Novo Nordisk: How do we get people to return products after use?

How can Novo Nordisk increase the return-rates in their take back program for used insulin pens? That is the question Cecilie Berner Harden - a Danish MADE PhD from Copenhagen Business school - investigates. Hear about her research and the new tools she is creating for Novo Nordisk in the video below.

Today, used insulin pens across the world end up in landfills. If it continues, up to 12 billion insulin pens will end up in landfills during the next 10 years. To avoid this, Novo Nordisk have tested and launched a system for taking back used insulin pens in a number of pilot projects across Denmark and are making ready for rolling out the program in other countries as well. The goal is to reuse the material from the pens in other new products such as chairs.

Among the challenges in making such a system, is peoples’ willingness to return their used pens. How do we make them do that? That is the question Cecilie Berner Harden is investigating in her PhD as part of MADE’s research initiative on sustainable business models and value chain designs (read more in the box to the right).

“My goal with my PhD is creating two tools. The first tool is a playbook for how to set up a take-back system based on Novo’s Returpen system, which is already done. “The second tool will be a more generic map of people’s behavior that helps to understand their actions and patterns in order to apply nudges,” Berner Harden explains.

In the video above you can learn all about the two tools she is developing and the work that lays ahead.

The video is part of a MADE Researchers’ Baton, where researchers in MADE present their research and pass on the baton between them, each time posing a question for the next researcher.

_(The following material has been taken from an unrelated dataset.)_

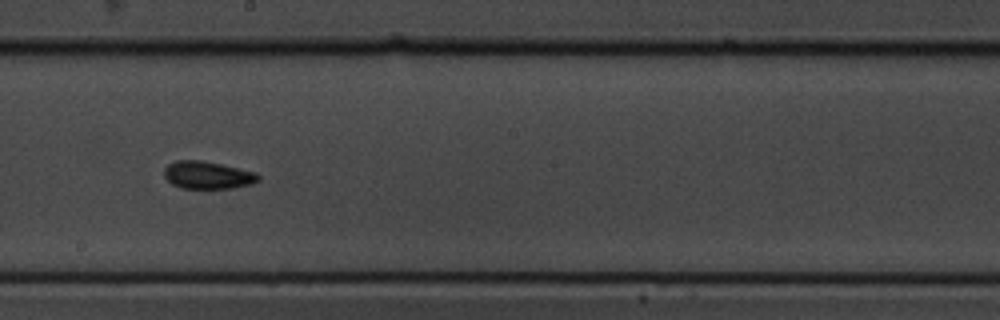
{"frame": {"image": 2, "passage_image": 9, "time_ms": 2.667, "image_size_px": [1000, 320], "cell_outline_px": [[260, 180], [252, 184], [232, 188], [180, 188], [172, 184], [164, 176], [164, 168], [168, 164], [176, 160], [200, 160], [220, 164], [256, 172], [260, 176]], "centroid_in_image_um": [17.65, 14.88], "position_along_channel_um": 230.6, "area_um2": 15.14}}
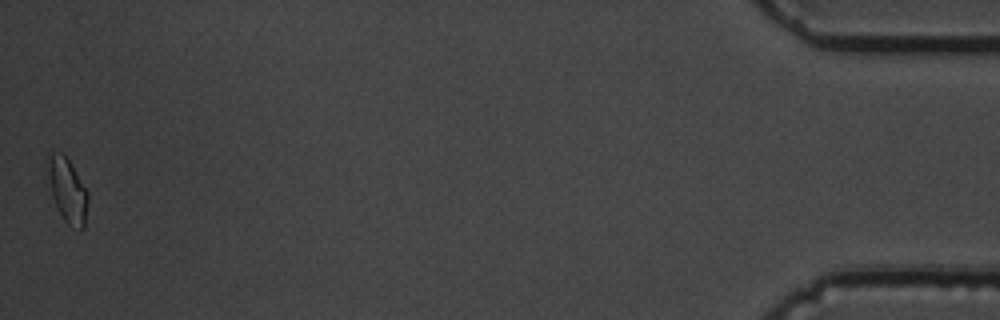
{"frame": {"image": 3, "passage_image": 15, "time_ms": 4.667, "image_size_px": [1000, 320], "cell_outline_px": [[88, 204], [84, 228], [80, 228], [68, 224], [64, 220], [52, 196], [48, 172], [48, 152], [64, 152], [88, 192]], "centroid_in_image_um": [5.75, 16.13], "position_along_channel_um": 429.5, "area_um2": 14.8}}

The next MADE researcher for the baton will be Gwendoline Annelise Emilienne Anand who is investigating research questions within additive manufacturing.

You can also read more about Berner Harder in this Danish article.

MADE research project

Name: Business case for a take-back program

Partners: Novo Nordisk, DTU, CBS

Timespan: 2020-2024

Goal: The overall aim of this PhD-project is to follow Novo Nordisk’ pilot-projects with a particular focus on outlining stakeholder incentives and motivation and the business case for take-back of the pens

The project is part of MADE’s research platform MADE FAST, under the initiative “Sustainable manufacturing business models and value chain designs”.

MADE FAST is an industry-led research, innovation, and education partnership developing the next generation of Danish advanced manufacturing capabilities.